## SUPPLIED DATA
Segment Open

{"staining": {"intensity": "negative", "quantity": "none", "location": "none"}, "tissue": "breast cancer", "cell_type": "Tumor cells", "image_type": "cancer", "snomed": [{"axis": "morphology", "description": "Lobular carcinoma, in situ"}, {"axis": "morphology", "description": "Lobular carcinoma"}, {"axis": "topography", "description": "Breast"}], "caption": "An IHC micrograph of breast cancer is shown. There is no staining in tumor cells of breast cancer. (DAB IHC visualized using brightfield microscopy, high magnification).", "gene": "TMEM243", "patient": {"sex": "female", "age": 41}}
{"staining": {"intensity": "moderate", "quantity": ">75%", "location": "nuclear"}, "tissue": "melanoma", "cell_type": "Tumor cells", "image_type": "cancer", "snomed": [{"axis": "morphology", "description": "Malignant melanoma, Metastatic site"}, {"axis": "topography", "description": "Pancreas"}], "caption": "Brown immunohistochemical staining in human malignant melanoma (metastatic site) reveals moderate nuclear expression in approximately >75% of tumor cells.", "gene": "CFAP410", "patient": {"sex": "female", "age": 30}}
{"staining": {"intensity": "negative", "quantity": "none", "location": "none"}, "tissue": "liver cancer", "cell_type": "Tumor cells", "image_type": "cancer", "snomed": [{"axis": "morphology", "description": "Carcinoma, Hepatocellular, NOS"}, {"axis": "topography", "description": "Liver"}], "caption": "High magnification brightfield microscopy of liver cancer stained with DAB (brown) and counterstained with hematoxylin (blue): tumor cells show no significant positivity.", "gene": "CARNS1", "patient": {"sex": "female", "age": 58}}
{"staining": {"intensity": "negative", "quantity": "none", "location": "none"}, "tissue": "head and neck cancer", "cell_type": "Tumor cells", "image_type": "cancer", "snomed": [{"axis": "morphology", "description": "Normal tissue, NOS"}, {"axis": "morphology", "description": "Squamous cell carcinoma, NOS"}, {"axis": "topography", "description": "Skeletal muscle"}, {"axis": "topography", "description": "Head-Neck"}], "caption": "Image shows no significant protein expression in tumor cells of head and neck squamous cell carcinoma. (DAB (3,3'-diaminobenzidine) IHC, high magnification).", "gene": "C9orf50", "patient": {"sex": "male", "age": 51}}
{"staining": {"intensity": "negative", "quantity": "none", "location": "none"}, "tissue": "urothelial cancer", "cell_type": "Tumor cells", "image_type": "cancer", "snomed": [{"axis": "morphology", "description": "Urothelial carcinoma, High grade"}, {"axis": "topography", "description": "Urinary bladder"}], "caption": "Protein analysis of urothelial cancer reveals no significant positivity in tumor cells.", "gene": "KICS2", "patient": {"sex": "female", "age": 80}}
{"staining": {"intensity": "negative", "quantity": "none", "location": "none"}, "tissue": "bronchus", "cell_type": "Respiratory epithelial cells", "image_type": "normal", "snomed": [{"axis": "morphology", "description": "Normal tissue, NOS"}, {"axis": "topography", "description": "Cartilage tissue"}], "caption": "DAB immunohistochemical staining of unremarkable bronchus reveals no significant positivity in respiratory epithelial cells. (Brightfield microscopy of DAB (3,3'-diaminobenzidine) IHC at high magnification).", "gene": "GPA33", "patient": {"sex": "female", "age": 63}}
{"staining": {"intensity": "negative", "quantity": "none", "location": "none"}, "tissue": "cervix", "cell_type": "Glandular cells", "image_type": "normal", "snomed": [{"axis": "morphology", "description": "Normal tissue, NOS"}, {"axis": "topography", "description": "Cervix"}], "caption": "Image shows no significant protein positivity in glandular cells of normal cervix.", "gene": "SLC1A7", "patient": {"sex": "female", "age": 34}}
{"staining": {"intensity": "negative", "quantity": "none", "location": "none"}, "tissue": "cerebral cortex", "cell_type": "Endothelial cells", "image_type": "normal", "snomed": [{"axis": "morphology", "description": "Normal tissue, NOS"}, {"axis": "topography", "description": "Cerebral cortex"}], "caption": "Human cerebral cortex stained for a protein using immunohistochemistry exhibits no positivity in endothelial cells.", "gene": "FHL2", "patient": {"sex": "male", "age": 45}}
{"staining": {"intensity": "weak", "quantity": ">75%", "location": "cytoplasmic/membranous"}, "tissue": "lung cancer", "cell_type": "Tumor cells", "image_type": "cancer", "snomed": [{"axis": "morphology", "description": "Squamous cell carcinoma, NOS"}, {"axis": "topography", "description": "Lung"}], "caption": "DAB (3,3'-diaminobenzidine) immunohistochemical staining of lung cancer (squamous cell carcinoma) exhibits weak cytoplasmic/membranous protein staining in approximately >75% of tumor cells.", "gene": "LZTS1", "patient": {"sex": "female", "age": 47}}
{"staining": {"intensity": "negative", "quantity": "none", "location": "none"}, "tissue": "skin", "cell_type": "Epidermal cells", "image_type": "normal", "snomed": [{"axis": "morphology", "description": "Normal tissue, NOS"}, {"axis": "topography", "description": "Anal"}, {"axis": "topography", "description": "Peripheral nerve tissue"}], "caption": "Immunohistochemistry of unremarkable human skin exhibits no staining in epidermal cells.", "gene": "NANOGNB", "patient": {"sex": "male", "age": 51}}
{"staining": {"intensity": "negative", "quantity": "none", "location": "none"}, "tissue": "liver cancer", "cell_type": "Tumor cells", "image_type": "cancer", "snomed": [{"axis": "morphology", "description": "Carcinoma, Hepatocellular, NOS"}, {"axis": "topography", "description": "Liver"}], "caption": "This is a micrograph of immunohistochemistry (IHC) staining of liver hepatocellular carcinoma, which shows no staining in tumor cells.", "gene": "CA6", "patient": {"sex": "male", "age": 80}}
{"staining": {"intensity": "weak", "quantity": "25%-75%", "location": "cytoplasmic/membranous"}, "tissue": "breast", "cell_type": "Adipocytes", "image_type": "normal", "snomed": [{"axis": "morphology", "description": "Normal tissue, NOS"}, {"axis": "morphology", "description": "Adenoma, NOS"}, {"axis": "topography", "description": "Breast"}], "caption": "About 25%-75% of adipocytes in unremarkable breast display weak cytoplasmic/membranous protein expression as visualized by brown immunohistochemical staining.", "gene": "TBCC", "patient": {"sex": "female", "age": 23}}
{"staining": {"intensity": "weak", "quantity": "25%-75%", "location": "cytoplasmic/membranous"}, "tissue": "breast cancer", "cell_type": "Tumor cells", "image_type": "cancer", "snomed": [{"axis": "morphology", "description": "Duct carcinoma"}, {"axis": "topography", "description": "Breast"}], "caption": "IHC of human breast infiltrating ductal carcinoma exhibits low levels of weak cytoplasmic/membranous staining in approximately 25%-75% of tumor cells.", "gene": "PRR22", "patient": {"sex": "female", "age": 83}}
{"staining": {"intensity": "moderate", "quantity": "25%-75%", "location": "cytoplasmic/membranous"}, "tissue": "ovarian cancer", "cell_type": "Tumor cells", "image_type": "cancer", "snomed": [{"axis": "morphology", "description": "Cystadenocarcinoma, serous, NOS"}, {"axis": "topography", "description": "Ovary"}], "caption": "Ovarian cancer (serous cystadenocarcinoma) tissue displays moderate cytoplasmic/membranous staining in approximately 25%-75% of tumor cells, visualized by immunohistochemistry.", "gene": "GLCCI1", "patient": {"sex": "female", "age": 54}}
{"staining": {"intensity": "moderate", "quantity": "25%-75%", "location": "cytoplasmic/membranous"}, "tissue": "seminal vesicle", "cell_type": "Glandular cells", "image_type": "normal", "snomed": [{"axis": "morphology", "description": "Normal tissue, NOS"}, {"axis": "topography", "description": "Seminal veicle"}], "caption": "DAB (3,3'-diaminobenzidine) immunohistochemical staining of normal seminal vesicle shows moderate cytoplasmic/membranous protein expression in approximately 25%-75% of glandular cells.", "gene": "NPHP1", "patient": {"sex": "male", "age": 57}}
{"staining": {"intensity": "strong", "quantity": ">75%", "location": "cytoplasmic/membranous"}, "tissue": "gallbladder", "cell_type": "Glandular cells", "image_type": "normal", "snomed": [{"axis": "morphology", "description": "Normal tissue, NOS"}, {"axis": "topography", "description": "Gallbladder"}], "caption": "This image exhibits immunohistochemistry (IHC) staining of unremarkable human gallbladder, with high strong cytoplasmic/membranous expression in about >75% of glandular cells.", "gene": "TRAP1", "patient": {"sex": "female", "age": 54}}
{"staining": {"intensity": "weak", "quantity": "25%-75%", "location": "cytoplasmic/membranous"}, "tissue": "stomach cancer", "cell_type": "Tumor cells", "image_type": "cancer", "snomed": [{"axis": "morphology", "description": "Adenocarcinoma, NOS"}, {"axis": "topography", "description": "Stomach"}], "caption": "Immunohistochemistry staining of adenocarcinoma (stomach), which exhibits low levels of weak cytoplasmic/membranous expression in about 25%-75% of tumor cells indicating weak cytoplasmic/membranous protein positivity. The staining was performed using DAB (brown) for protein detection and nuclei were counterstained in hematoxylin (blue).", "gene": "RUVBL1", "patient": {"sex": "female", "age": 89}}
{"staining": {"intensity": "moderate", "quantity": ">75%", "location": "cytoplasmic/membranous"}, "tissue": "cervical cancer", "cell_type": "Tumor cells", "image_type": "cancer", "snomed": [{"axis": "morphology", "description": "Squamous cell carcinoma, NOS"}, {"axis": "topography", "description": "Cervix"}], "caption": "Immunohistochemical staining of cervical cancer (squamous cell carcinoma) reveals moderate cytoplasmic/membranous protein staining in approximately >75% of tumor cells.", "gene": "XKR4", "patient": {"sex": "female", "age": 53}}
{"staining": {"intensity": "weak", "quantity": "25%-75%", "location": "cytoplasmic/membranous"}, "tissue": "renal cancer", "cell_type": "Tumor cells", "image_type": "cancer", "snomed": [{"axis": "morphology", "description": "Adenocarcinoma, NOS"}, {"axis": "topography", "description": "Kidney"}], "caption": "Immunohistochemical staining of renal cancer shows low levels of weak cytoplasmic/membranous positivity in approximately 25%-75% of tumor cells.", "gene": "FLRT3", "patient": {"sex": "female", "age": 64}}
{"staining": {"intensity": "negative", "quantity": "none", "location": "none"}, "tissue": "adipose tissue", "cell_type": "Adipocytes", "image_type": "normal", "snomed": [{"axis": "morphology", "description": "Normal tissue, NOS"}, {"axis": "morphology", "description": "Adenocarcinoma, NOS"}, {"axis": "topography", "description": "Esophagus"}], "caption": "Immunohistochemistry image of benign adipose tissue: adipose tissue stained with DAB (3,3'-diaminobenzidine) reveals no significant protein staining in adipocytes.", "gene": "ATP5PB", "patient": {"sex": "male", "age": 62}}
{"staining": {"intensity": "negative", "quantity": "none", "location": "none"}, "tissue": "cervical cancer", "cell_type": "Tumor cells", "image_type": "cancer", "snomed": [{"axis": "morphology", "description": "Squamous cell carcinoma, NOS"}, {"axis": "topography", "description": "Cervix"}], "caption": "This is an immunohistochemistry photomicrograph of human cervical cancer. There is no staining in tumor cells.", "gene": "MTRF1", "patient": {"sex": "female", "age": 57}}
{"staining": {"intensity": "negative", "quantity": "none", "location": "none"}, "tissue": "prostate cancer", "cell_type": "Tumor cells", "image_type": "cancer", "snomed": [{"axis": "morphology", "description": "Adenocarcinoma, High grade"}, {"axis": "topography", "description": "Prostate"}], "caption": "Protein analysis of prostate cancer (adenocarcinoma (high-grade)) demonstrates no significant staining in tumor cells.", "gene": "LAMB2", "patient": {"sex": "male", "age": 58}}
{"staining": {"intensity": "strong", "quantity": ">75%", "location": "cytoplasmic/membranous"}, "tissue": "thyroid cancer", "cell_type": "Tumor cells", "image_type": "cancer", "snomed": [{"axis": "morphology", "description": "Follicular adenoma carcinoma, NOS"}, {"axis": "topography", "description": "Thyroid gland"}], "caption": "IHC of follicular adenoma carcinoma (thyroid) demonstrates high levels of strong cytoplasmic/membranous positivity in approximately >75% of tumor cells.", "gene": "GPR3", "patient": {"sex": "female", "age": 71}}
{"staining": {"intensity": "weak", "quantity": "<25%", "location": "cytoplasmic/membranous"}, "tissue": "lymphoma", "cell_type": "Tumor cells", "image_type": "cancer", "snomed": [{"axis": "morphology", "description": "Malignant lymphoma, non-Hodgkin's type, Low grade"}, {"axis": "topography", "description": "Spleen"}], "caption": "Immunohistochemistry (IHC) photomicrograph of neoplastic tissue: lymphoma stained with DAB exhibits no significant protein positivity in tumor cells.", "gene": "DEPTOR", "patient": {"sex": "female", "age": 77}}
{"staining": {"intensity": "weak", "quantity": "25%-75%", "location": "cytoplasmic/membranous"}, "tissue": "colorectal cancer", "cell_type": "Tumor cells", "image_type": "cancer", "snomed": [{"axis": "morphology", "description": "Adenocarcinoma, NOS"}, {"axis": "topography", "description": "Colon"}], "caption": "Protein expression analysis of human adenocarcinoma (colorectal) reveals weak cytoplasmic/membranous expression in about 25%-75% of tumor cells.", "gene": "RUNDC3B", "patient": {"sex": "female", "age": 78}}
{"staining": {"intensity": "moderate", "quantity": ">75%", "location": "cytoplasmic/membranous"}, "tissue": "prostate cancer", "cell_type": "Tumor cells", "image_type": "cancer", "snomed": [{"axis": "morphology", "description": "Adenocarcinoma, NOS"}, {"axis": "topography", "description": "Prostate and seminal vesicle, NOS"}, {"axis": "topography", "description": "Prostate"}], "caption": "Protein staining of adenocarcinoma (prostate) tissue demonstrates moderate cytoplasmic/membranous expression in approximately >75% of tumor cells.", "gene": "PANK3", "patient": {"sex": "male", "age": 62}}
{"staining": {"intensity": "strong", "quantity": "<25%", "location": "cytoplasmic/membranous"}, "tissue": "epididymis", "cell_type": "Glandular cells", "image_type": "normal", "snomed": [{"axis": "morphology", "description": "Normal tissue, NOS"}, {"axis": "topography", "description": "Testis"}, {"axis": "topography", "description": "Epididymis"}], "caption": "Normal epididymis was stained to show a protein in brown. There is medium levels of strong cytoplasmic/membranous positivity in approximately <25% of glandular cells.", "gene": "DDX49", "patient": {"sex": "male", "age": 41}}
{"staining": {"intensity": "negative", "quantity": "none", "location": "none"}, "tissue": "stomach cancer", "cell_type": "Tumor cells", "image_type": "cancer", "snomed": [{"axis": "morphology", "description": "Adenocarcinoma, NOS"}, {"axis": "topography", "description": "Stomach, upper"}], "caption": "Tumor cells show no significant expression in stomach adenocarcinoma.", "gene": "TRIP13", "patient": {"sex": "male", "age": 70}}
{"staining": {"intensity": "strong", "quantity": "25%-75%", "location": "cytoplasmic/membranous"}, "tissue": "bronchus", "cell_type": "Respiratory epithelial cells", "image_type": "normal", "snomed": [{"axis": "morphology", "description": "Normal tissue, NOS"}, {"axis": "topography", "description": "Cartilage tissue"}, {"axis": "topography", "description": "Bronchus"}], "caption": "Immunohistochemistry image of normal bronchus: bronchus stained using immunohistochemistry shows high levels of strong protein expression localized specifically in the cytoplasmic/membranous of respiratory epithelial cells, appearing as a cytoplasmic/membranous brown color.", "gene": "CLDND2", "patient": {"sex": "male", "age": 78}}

Segment Closed

## HOW TO COMPLETE THIS TASK
In the entries above, please find the line with "of follicular adenoma" and the line with "non-Hodgkin's type, Low", then write out exactly those two lines and every line between them, and nothing more.

## EXERCISE RESULT
{"staining": {"intensity": "strong", "quantity": ">75%", "location": "cytoplasmic/membranous"}, "tissue": "thyroid cancer", "cell_type": "Tumor cells", "image_type": "cancer", "snomed": [{"axis": "morphology", "description": "Follicular adenoma carcinoma, NOS"}, {"axis": "topography", "description": "Thyroid gland"}], "caption": "IHC of follicular adenoma carcinoma (thyroid) demonstrates high levels of strong cytoplasmic/membranous positivity in approximately >75% of tumor cells.", "gene": "GPR3", "patient": {"sex": "female", "age": 71}}
{"staining": {"intensity": "weak", "quantity": "<25%", "location": "cytoplasmic/membranous"}, "tissue": "lymphoma", "cell_type": "Tumor cells", "image_type": "cancer", "snomed": [{"axis": "morphology", "description": "Malignant lymphoma, non-Hodgkin's type, Low grade"}, {"axis": "topography", "description": "Spleen"}], "caption": "Immunohistochemistry (IHC) photomicrograph of neoplastic tissue: lymphoma stained with DAB exhibits no significant protein positivity in tumor cells.", "gene": "DEPTOR", "patient": {"sex": "female", "age": 77}}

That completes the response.